Antibodi Poliklonal Kelinci SmgGDS
WB | 1:500 - 1:1000 |
IHC | 1:50 - 1:200 |
Deskripsi | Antibodi poliklonal kelinci terhadap SmgGDS |
Kekhususan | Mengenali tingkat protein SmgGDS endogen. |
Tipe Antibodi | Antibodi primer |
Imunogen | KLH-peptida sintetik terkonjugasi yang mencakup urutan dalam wilayah Tengah SmgGDS manusia. Urutan persisnya adalah hak milik. |
Pemurnian | Antibodi dimurnikan dengan kromatografi afinitas imunogen. |
Berat Molekul | Prediksi : 66 kD; Diamati: 55 kD |
Formulir/Penyangga | Cairan dalam 0,42% Kalium fosfat, 0,87% Natrium klorida, pH 7,3, 30% gliserol, dan 0,01% natrium azida. |
Nama Alternatif | Rap1 GTPase-stimulator disosiasi PDB 1; Faktor pertukaran smgGDS; protein SMG GDS; Protein pertukaran PDB/GTP stimulasi SMG P21 |
Simbol Gen | RAP1GDS1 |
Entrez Gene | 5910 (Manusia) |
SwissProt | P52306(Manusia) |
*Nomor Klon, Reaktivitas, Sumber/Host, dan Klonalitas dapat ditemukan di bagian nama produk dan Fitur Utama di atas.
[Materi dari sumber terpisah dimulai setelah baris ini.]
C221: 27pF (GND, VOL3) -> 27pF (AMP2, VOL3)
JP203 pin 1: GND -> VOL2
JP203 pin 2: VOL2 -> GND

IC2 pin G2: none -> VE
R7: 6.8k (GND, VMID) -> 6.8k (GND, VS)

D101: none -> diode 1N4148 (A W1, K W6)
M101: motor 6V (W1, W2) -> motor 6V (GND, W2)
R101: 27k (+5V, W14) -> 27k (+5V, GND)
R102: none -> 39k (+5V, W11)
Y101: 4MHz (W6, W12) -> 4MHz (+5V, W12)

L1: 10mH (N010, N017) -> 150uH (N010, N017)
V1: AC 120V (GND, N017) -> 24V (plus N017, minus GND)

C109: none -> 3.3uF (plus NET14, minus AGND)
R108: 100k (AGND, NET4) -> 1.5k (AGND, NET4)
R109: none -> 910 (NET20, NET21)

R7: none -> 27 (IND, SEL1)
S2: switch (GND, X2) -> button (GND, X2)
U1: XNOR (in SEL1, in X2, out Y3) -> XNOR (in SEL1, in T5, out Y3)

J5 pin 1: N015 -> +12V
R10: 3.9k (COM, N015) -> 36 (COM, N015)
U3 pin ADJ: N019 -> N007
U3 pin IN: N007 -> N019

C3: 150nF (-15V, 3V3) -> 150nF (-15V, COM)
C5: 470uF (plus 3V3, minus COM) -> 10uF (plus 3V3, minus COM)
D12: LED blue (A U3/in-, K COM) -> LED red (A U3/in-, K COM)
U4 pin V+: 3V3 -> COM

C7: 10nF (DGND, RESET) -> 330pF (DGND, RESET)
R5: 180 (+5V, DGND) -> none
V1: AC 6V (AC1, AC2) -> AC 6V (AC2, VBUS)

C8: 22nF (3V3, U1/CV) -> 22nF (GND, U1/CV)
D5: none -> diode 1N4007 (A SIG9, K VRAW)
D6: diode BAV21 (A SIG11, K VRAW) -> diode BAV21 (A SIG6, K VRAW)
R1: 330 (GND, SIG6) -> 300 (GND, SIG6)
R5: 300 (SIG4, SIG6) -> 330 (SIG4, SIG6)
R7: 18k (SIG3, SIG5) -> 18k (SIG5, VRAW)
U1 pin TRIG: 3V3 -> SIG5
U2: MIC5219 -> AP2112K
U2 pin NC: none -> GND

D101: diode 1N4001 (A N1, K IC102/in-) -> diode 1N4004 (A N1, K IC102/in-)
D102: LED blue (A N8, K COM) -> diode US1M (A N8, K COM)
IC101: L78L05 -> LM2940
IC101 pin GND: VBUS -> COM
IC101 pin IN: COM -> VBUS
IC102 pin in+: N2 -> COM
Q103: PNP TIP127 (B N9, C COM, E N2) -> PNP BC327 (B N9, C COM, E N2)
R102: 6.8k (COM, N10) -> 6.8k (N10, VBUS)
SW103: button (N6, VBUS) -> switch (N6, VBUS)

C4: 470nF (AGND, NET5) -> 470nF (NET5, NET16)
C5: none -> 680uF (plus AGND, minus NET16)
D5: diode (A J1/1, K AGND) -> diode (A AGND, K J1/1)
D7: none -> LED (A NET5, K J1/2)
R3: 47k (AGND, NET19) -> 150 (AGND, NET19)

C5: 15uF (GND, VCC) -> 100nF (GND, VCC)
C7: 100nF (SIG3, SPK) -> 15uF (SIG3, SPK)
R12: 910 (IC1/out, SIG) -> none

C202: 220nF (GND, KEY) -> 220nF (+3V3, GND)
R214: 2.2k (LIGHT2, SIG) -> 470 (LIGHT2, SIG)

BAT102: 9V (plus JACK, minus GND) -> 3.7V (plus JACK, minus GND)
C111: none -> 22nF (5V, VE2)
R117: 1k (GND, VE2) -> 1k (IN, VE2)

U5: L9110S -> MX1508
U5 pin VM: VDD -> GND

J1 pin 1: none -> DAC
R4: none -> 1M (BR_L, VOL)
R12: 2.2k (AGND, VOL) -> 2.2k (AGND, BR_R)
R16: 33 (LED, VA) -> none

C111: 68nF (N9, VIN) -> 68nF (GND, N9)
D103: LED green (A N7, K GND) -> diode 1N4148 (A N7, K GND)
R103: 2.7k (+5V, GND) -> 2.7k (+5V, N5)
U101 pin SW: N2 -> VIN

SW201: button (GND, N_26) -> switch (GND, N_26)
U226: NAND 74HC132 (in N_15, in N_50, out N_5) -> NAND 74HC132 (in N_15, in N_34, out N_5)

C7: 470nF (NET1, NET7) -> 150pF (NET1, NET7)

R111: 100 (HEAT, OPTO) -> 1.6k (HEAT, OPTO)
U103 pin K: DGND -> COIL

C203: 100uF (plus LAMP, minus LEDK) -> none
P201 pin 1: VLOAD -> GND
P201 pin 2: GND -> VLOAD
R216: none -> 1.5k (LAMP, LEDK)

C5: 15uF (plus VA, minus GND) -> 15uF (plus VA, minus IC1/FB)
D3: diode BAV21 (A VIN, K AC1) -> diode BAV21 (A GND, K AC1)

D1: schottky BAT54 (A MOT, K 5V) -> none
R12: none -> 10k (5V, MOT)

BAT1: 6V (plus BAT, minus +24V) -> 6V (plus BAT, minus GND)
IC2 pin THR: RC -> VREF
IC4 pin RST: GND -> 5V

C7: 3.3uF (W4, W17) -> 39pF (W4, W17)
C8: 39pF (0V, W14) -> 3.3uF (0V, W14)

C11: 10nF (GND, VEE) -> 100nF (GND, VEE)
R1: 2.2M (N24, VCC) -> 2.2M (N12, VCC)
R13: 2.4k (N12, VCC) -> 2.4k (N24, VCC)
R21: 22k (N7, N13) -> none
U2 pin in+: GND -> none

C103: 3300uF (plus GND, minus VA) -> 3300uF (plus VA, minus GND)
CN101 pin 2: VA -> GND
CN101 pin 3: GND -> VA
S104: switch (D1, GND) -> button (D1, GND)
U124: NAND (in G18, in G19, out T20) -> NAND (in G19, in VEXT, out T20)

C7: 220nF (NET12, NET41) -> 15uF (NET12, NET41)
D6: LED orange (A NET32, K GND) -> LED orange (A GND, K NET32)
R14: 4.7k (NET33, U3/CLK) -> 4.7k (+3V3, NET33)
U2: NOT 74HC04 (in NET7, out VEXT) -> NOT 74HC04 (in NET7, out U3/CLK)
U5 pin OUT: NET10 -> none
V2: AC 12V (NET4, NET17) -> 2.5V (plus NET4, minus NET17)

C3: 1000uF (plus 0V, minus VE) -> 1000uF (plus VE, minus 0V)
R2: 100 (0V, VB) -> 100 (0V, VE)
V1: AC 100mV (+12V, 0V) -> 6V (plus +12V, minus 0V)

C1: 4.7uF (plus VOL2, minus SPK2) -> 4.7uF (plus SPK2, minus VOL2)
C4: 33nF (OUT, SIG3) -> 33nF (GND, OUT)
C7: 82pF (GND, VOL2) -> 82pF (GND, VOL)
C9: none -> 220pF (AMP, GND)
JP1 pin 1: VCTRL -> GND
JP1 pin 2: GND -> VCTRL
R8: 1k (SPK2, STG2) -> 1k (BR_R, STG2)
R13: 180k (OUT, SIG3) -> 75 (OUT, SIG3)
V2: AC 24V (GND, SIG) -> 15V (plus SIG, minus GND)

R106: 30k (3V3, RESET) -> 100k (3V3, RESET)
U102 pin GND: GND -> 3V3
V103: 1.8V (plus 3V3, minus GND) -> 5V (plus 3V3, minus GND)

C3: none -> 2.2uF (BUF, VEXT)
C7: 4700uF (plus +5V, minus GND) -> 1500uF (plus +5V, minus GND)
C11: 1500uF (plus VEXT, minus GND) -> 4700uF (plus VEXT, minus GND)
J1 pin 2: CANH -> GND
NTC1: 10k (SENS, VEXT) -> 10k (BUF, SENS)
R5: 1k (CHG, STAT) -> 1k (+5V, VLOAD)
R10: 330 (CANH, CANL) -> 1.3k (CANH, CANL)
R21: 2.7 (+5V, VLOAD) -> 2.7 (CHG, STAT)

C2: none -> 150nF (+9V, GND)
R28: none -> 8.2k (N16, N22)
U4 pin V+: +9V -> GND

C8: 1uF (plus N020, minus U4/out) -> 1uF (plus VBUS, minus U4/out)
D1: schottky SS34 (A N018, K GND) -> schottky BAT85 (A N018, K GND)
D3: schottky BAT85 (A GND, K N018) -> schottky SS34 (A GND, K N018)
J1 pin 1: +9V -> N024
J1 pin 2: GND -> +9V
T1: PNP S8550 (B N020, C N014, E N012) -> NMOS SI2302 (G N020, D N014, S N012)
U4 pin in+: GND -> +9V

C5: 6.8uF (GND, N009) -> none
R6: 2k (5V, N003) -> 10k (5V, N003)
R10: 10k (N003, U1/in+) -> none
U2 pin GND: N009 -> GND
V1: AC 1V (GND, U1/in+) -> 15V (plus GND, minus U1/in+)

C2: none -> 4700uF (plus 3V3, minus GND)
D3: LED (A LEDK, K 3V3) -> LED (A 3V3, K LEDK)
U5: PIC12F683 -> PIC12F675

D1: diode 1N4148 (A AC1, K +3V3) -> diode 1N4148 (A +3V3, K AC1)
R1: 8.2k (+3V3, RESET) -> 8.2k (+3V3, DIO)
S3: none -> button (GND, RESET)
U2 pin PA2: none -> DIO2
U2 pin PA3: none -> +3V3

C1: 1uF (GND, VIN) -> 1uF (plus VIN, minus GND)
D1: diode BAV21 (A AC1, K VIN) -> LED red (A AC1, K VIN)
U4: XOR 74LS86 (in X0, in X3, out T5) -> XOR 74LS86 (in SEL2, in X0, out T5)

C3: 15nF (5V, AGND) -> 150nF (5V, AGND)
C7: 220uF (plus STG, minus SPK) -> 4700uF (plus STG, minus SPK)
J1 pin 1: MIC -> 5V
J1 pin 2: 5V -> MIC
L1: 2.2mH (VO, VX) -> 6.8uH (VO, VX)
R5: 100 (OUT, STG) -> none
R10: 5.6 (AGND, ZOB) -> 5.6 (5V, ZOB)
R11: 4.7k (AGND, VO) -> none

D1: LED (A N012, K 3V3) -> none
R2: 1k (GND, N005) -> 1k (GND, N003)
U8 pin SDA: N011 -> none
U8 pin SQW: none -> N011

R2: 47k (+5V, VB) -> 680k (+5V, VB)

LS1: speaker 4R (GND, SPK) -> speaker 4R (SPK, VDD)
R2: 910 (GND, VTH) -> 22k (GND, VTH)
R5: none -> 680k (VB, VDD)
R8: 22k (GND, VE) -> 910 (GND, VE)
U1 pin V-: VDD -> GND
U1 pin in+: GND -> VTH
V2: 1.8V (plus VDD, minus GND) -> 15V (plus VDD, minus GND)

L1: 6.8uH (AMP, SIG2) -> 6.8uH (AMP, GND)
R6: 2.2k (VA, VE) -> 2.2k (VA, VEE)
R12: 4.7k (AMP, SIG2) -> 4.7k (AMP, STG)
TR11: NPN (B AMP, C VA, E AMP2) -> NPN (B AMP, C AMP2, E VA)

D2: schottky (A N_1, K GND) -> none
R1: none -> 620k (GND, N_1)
Analisis Western blot terhadap ekspresi SmgGDS pada lisat seluruh sel HepG2 (A), MDAMB231 (B). (Ukuran pita yang diprediksi: 66 kD; Ukuran pita yang diamati: 55 kD)

Analisis imunohistokimia pewarnaan SmgGDS pada bagian jaringan tertanam parafin tetap formalin otak manusia. Bagian tersebut diberi perlakuan awal menggunakan pengambilan antigen yang dimediasi panas dengan buffer natrium sitrat (pH 6,0). Bagian tersebut kemudian diinkubasi dengan antibodi pada suhu kamar dan dideteksi menggunakan sistem polimer kompak terkonjugasi HRP. DAB digunakan sebagai kromogen. Bagian tersebut kemudian diwarnai dengan hematoksilin dan dipasang dengan DPX.